Mais ces futures nouvelles fonctions attisent les ambitions. Ainsi, Maryvonne Caillibotte, actuelle avocate générale à la Cour d’appel de Paris serait sur les rangs. « Une femme dynamique, c’est un bon casting, mais si elle est marquée politiquement, comme les autres d’ailleurs… », s’amuse un magistrat. En effet, Maryvonne Caillibotte fut la conseillère Justice de François Fillon lorsqu’il était Premier ministre. Le monde, judiciaire et politique, est décidément petit, puis François Molins, à la même époque fut, quant à lui, directeur de cabinet des ministres de la Justice Michèle Alliot-Marie puis Michèle Mercier, toujours dans le gouvernement Fillon.
Lire aussi > Abdallah El-Hamahmy : Itinéraire d’un touriste terroriste
Pendant un temps, le nom d’un autre magistrat avait circulé pour diriger le PNAT, celui de Jean-Paul Garraud, avocat général à Poitiers, également membre de la Cour de justice de la République.

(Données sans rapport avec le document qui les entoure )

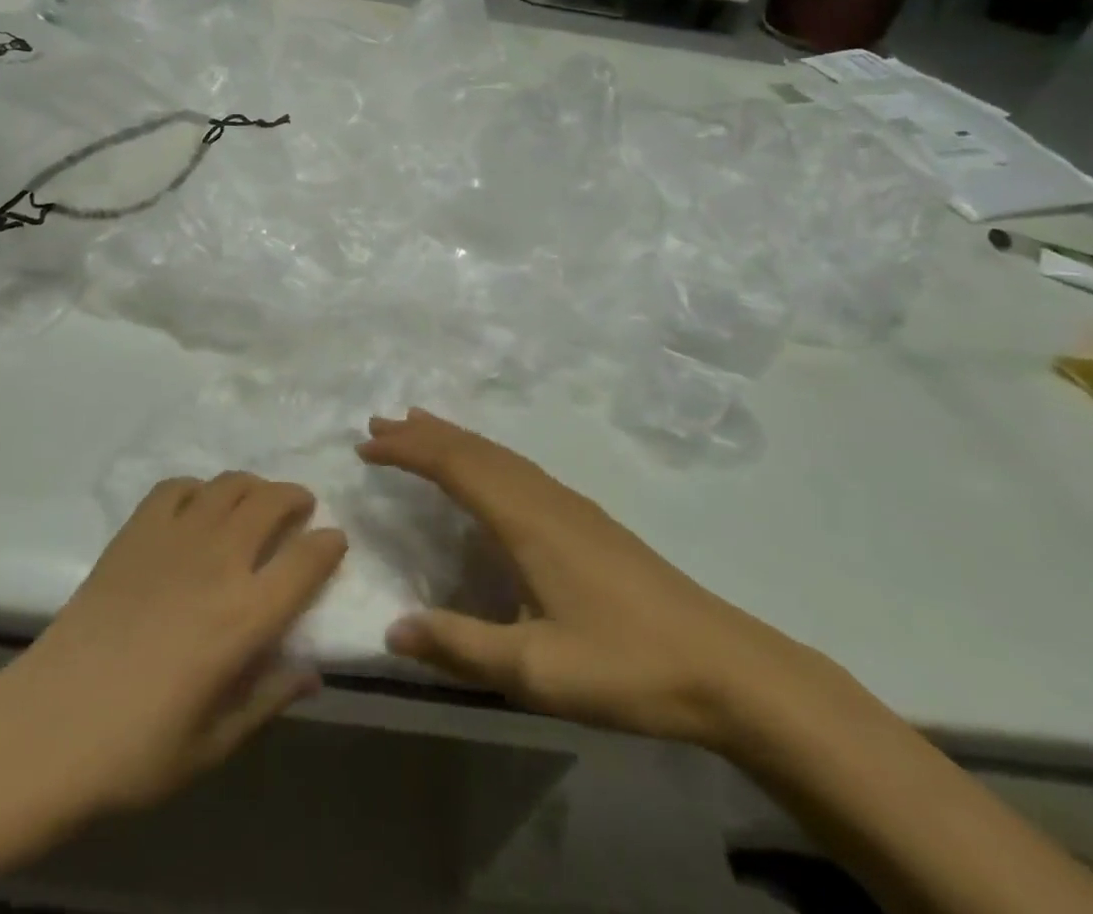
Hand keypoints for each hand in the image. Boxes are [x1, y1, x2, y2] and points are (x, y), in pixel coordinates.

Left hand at [0, 474, 346, 819]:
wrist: (48, 726)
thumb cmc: (136, 751)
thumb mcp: (214, 744)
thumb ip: (268, 700)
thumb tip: (311, 672)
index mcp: (245, 616)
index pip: (307, 561)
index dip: (330, 545)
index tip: (336, 542)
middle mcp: (218, 562)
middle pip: (271, 502)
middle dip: (296, 498)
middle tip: (301, 509)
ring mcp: (174, 538)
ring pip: (228, 485)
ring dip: (253, 485)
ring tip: (256, 501)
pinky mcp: (135, 531)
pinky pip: (176, 487)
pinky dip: (198, 488)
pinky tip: (197, 507)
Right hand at [359, 409, 817, 751]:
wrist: (727, 667)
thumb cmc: (627, 666)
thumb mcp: (536, 670)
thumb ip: (460, 646)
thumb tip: (391, 629)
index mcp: (525, 519)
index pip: (453, 466)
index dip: (407, 451)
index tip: (365, 445)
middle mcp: (542, 496)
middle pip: (473, 448)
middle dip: (422, 433)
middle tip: (377, 422)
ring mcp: (568, 503)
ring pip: (497, 452)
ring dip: (452, 437)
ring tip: (417, 425)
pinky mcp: (585, 517)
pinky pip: (516, 465)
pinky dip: (482, 453)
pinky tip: (483, 469)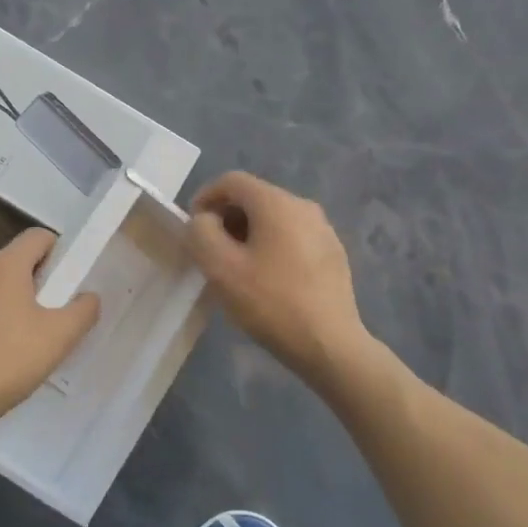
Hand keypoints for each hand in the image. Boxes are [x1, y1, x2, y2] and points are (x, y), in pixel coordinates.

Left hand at [0, 227, 100, 432]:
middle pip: (19, 261)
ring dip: (20, 301)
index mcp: (5, 264)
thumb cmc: (12, 357)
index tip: (71, 280)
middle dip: (42, 279)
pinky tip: (9, 351)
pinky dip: (0, 319)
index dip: (60, 251)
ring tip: (36, 334)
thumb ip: (83, 310)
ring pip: (1, 287)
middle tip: (59, 310)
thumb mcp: (61, 335)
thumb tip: (88, 297)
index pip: (38, 236)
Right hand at [188, 171, 368, 387]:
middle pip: (254, 198)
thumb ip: (201, 233)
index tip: (193, 228)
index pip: (231, 181)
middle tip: (211, 252)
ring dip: (248, 234)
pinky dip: (271, 247)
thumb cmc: (271, 302)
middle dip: (226, 218)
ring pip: (274, 219)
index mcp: (276, 203)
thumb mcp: (220, 267)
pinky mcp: (333, 254)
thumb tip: (205, 220)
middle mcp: (303, 206)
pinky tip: (267, 281)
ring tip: (237, 268)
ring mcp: (323, 230)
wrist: (330, 345)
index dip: (205, 197)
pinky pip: (292, 237)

Son CV ne s’arrête pas là, il fut député UMP de Gironde de 2002 à 2012, délogeant Gilbert Mitterrand dans son fief de Libourne. Et c’est lui qui a concocté le projet de parquet antiterroriste, apporté ficelé à l’Élysée le 23 novembre 2015 dans la foulée des attentats. Selon nos informations, le juge Garraud a récemment été reçu à l’Élysée par un conseiller d’Emmanuel Macron pour évoquer le futur haut titulaire du parquet qu’il a imaginé. Mais un obstacle est apparu… encore politique : durant l’affaire Fillon, Jean-Paul Garraud, renouant avec son militantisme, avait dénoncé ce qui constituait pour lui une « tentative de coup d’État judiciaire ». Nommer à la tête du Parquet national antiterroriste celui qui a ainsi violemment critiqué le Parquet national financier du fait de ses accointances politiques ferait désordre. Dans les colonnes du quotidien Sud-Ouest, il avait ajouté à propos du « Penelopegate » : « Oui, je pense que la presse est instrumentalisée par le cabinet noir de l’Elysée au profit de Macron, soit complice pour certains médias ». Un cocktail politique-justice sans doute explosif pour le premier poste à l’antiterrorisme.